The Benefits of Theater Education 

Self-Confidence:

Taking risks in class and performing for an audience teach students to trust their ideas and abilities. This confidence will apply in nearly every aspect of their future.  

Imagination:

In a word addicted to technology, theater provides an outlet for making creative choices, thinking new ideas, and interpreting the material in expressive ways that are the essence of drama. 

Empathy & Tolerance:

Acting roles from different situations, time periods, and cultures promotes compassion and tolerance for others. 

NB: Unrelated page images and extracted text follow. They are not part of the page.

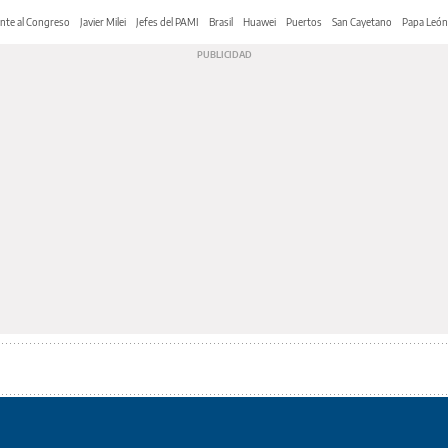
nte al Congreso
Javier Milei
Jefes del PAMI
Brasil
Huawei
Puertos
San Cayetano
Papa León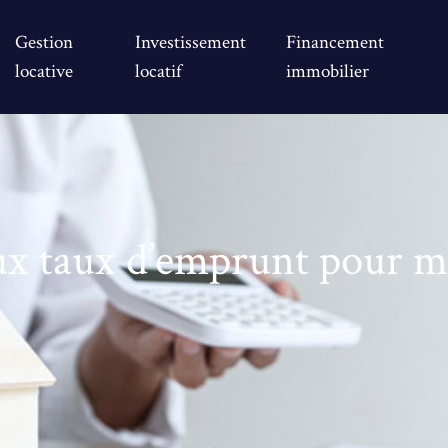
Gestion
Investissement
Financement
locative
locatif
immobilier
x taux d’emprunt pour mi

Cooperation/Collaboration:

Theatre combines the creative ideas and abilities from its participants. 

Concentration:

Playing, practicing, and performing develop a sustained focus of mind, body, and voice which helps with other areas of life including school.  

Communication Skills: 

Drama enhances verbal and nonverbal expression of ideas. It improves voice projection, articulation, fluency of language, and persuasive speech.  

Problem-Solving:

Students learn to communicate the who, what, where, when, and why to the audience. Improvisation fosters quick-thinking solutions, which leads to greater adaptability in life.  

Fun: 

Theatre brings play, humor, and laughter to learning; this improves motivation and reduces stress.  

Trust:

The social interaction and risk taking in drama develop trust in self, others, and the process. 
Memory: 

Rehearsing and performing the words, movements, and cues strengthen this skill like a muscle. 

Social Awareness:

Legends, myths, poems, stories, and plays used in drama teach students about social issues and conflicts from cultures past, present, all over the world.  

Aesthetic Appreciation:

Participating in and viewing theater raise appreciation for the art form. It is important to raise a generation that understands, values, and supports theater’s place in society.